Utility crews rushed to restore electricity to hundreds of thousands of people who faced a Christmas without lights after a messy storm downed power lines throughout eastern Canada and from the Midwest to Maine in the US
Just under 200,000 customers in Canada's largest city were without power Monday following a weekend ice storm that wreaked havoc through Ontario to the Atlantic coast, Toronto Mayor Rob Ford said Monday.
Ford said utility workers from Michigan, Manitoba and elsewhere are in Ontario will assist in the efforts to restore power.
More 100,000 customers had power restored in the city, but about 190,000 customers are still without power, Ford said. He called the storm one of the worst in Toronto's history.
Toronto Hydro CEO Anthony Haines said some customers may not get power back until after Christmas on the 26th.
About 80,000 customers in smaller towns and rural areas in Ontario also remained without power, utility companies said. Nearly 34,000 customers remained without power in Quebec.
An icy mix of rain and freezing rain played havoc with the electricity grid across the Maritime provinces as ice-laden trees fell on power lines. NB Power reported about 49,000 residents and businesses were without power in southern New Brunswick early Tuesday, and another 6,600 were without electricity in Nova Scotia.
While the freezing rain was expected to peter out by Tuesday, Environment Canada senior meteorologist David Phillips warned that the ice the storm brought would remain as temperatures stayed below freezing.
"There's no natural melting going on," he said. "It's going to be human effort and endeavour that will get rid of the sheath of ice that's covering Eastern Canada."
The situation meant utility companies working to restore power to thousands of homes had to deal with the possibility that ice-laden tree limbs could continue to splinter, snapping power lines.
Crews were working around the clock to get the lights back on in cities and towns across Ontario, Quebec and New Brunswick, but warned there was a possibility not everyone would be reconnected by Christmas Day.
The freezing rain turned roads and sidewalks into skating rinks Sunday and hit holiday plans at one of the busiest travel times of the year.
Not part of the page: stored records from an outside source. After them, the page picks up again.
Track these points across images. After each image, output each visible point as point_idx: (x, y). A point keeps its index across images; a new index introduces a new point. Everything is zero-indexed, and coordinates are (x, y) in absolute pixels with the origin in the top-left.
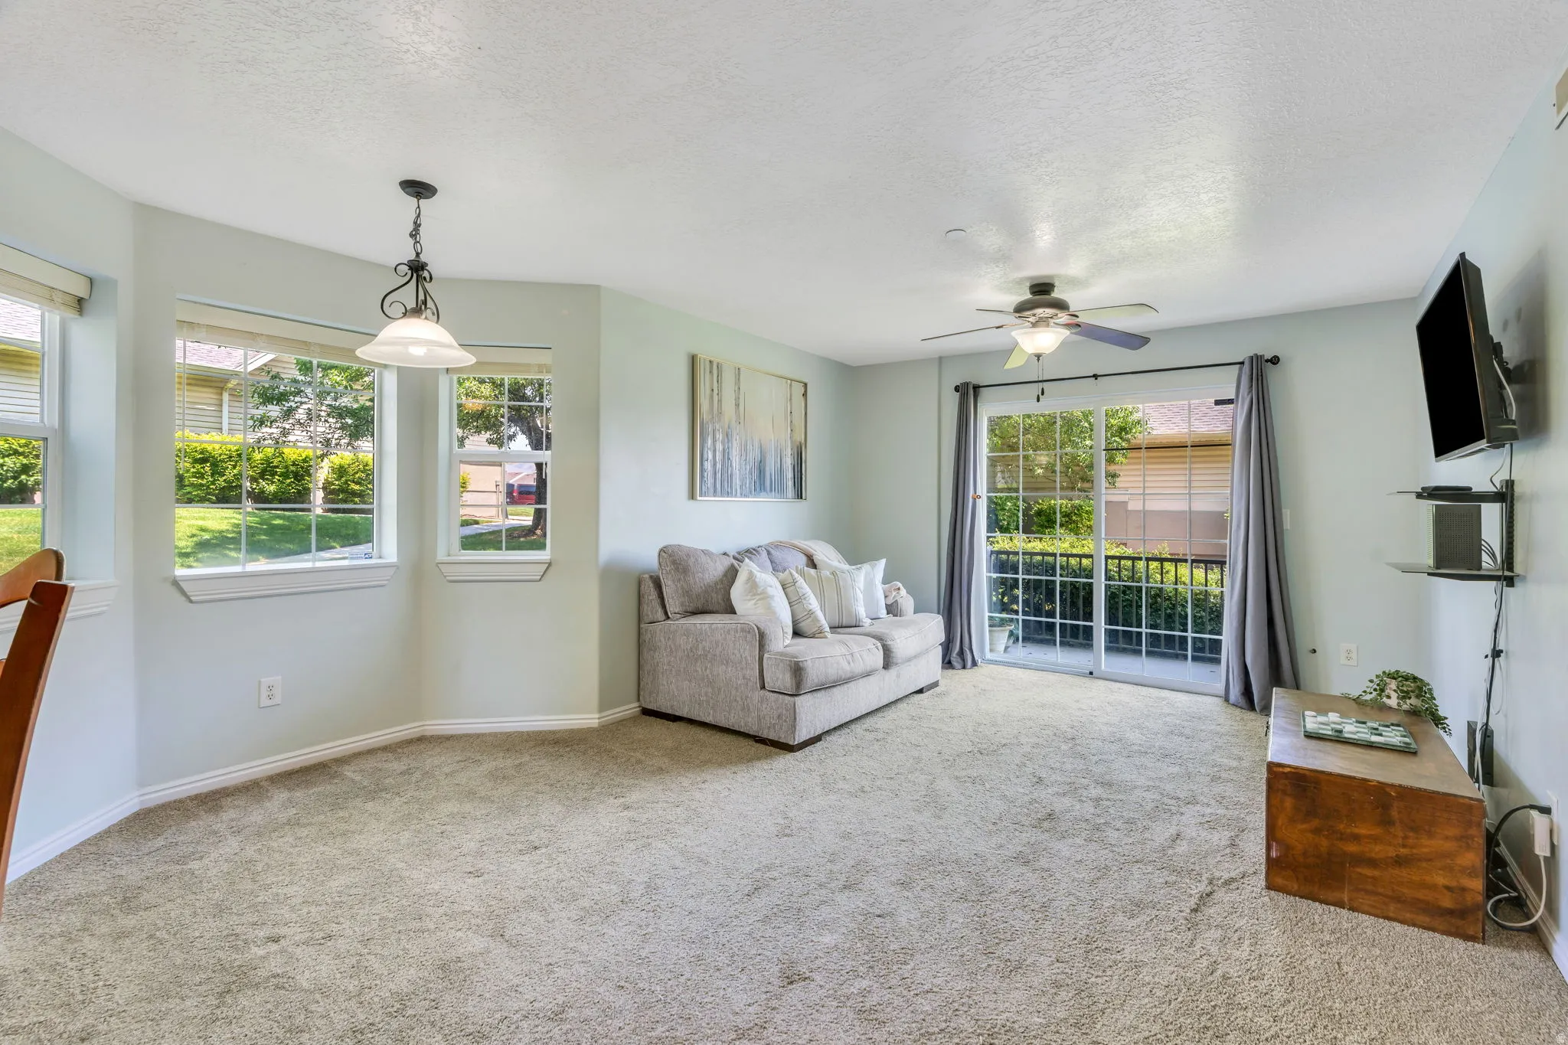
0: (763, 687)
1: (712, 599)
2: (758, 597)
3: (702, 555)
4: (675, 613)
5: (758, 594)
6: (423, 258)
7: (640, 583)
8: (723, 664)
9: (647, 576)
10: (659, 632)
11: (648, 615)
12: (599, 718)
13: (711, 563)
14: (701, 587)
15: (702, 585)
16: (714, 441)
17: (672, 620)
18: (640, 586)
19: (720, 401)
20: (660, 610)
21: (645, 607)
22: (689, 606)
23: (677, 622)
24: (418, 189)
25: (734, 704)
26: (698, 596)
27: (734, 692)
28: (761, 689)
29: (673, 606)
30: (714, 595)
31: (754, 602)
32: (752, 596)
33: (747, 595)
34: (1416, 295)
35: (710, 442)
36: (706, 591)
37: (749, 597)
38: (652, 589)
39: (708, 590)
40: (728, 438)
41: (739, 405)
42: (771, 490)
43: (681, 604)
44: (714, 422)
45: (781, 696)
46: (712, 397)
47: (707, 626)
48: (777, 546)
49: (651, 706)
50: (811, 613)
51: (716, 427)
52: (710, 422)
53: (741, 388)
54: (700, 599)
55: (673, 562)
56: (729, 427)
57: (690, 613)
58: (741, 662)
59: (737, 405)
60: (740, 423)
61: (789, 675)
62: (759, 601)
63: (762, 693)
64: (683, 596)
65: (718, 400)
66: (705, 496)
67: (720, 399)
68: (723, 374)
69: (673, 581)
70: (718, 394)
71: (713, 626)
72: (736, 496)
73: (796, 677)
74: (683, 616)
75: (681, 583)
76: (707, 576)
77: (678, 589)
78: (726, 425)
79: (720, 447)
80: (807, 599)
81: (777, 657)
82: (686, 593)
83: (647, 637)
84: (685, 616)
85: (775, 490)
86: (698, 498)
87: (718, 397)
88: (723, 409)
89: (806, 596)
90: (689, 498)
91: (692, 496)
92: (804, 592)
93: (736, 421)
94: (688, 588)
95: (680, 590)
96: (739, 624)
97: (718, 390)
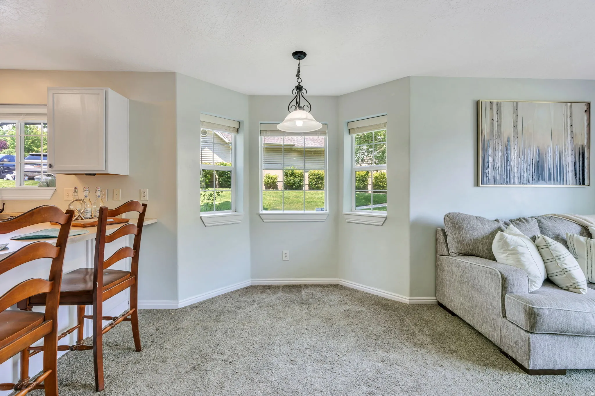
0: (505, 316)
1: (478, 248)
2: (509, 252)
3: (475, 220)
4: (453, 253)
5: (509, 250)
6: (301, 84)
7: (436, 232)
8: (478, 291)
9: (440, 229)
10: (445, 261)
11: (439, 250)
12: (409, 300)
13: (481, 226)
14: (471, 240)
15: (471, 238)
16: (494, 150)
17: (451, 256)
18: (436, 235)
19: (499, 126)
20: (445, 249)
21: (439, 246)
22: (461, 250)
23: (452, 258)
24: (299, 55)
25: (485, 320)
26: (468, 245)
27: (485, 312)
28: (504, 317)
29: (452, 248)
30: (480, 246)
31: (505, 255)
32: (504, 250)
33: (500, 250)
35: (491, 151)
36: (474, 243)
37: (502, 251)
38: (442, 237)
39: (476, 242)
40: (507, 148)
41: (517, 126)
42: (550, 179)
43: (457, 248)
44: (495, 139)
45: (518, 328)
46: (492, 124)
47: (469, 265)
48: (550, 217)
49: (441, 302)
50: (565, 271)
51: (495, 142)
52: (491, 139)
53: (518, 115)
54: (469, 246)
55: (453, 223)
56: (508, 141)
57: (463, 254)
58: (489, 294)
59: (515, 126)
60: (518, 137)
61: (523, 315)
62: (510, 255)
63: (504, 320)
64: (458, 243)
65: (498, 125)
66: (487, 184)
67: (499, 124)
68: (502, 108)
69: (452, 234)
70: (497, 121)
71: (473, 266)
72: (514, 183)
73: (530, 319)
74: (457, 255)
75: (457, 235)
76: (476, 233)
77: (455, 239)
78: (506, 140)
79: (499, 154)
80: (562, 260)
81: (515, 299)
82: (460, 242)
83: (439, 263)
84: (458, 255)
85: (554, 180)
86: (481, 185)
87: (498, 123)
88: (502, 130)
89: (561, 257)
90: (474, 186)
91: (477, 184)
92: (559, 254)
93: (514, 136)
94: (461, 239)
95: (456, 240)
96: (488, 269)
97: (498, 119)
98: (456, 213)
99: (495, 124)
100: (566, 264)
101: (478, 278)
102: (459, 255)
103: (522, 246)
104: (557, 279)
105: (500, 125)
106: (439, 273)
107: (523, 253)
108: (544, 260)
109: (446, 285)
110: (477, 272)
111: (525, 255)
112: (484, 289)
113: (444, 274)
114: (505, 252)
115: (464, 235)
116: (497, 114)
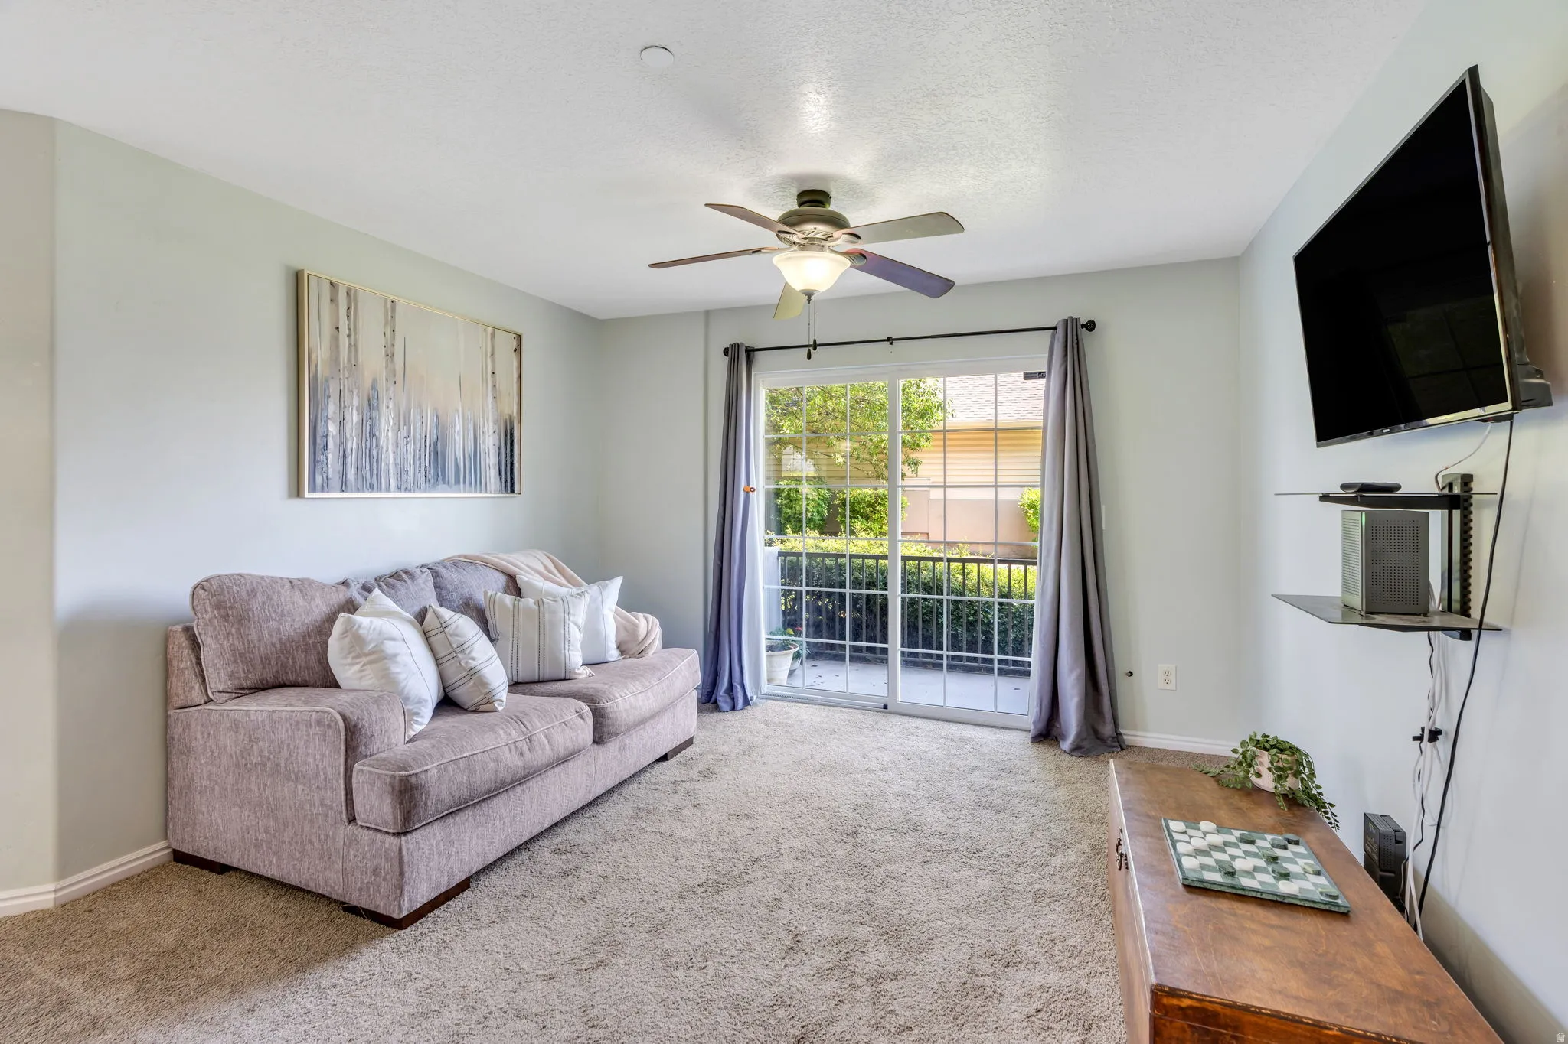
0: (352, 820)
1: (294, 662)
2: (364, 660)
3: (286, 592)
4: (220, 692)
5: (366, 655)
7: (167, 639)
8: (289, 779)
9: (178, 628)
10: (195, 725)
11: (177, 695)
12: (55, 891)
13: (301, 602)
14: (273, 645)
15: (275, 640)
16: (342, 407)
17: (216, 704)
18: (166, 647)
19: (353, 347)
20: (197, 686)
21: (174, 679)
22: (247, 678)
23: (218, 708)
25: (308, 847)
26: (268, 658)
27: (307, 828)
28: (350, 822)
29: (218, 679)
30: (300, 657)
31: (357, 667)
32: (353, 658)
33: (345, 658)
34: (1239, 254)
35: (332, 408)
36: (284, 650)
37: (349, 660)
38: (186, 652)
39: (287, 647)
40: (371, 404)
41: (393, 355)
42: (457, 482)
43: (232, 676)
44: (342, 377)
45: (379, 835)
46: (335, 340)
47: (265, 715)
48: (457, 563)
49: (186, 848)
50: (472, 673)
51: (344, 386)
52: (332, 378)
53: (396, 330)
54: (270, 664)
55: (219, 606)
56: (374, 387)
57: (250, 689)
58: (317, 777)
59: (390, 356)
60: (395, 383)
61: (389, 801)
62: (368, 666)
63: (351, 828)
64: (235, 662)
65: (350, 344)
66: (323, 491)
67: (353, 344)
68: (360, 305)
69: (216, 637)
70: (349, 336)
71: (275, 716)
72: (388, 490)
73: (401, 803)
74: (234, 695)
75: (231, 640)
76: (287, 625)
77: (225, 650)
78: (368, 383)
79: (353, 418)
80: (467, 651)
81: (372, 769)
82: (241, 657)
83: (176, 731)
84: (237, 695)
85: (465, 482)
86: (307, 495)
87: (349, 341)
88: (360, 360)
89: (465, 646)
90: (290, 496)
91: (297, 492)
92: (462, 640)
93: (387, 379)
94: (245, 649)
95: (228, 653)
96: (314, 713)
97: (349, 329)
98: (230, 577)
99: (344, 343)
100: (473, 659)
101: (289, 745)
102: (239, 695)
103: (393, 639)
104: (461, 694)
105: (355, 345)
106: (177, 763)
107: (396, 655)
108: (436, 660)
109: (201, 792)
110: (287, 731)
111: (399, 659)
112: (304, 769)
113: (192, 761)
114: (358, 660)
115: (254, 636)
116: (348, 317)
Air travelers were still being frustrated by dozens of flight cancellations and delays at Toronto's Pearson International Airport and at Halifax Stanfield International Airport.
The first full day of winter Sunday also brought ice and high wind in the upper US Midwest and northeastern New England states and flooding in the South.
More than 390,000 homes and businesses were without power Monday in Michigan, upstate New York and across the northern New England region to Maine, down from Sunday's peak of more than half a million. Most were in Michigan, whose largest utilities said it will be days before power is restored because of the difficulty of working around broken lines.
States kept emergency shelters open for people who would be without power, some through Christmas.
At least 11 deaths in the US were blamed on the storm, including five people killed in flooding in Kentucky and a woman who died after a tornado with winds of 130 mph (209 kph) struck in Arkansas. Another woman died in Arkansas when she lost control of her vehicle on an icy patch of an interstate. A Vermont man died from carbon monoxide poisoning caused by a generator that was running after the storm knocked out power at his house, state police said. Five people were killed in eastern Canada in highway crashes blamed on severe weather conditions.
More than 5,500 flights were behind schedule by Monday evening, the majority of those in New York, Washington, Chicago, Denver, Dallas and Houston.
And more than 300 flights were canceled, mostly in Chicago, Denver, Houston and Dallas, aviation data company FlightAware said. The number is in line with a typical travel day and much improved from Sunday's 700 cancellations. There are usually more than 30,000 daily flights in the United States.
Delta Air Lines said a taxiway that may have frozen over was suspected in an accident at Detroit Metropolitan Airport: An Atlanta-bound jetliner slid onto the grass, but no one was hurt.
The winter weather was far from nationwide, though. Record high temperatures in the 60s and 70s Fahrenheit (upper teens and low 20s Celsius) were reached in some Mid-Atlantic US states this weekend, but forecasts called for drops back to the mid-30s F (low single digits C).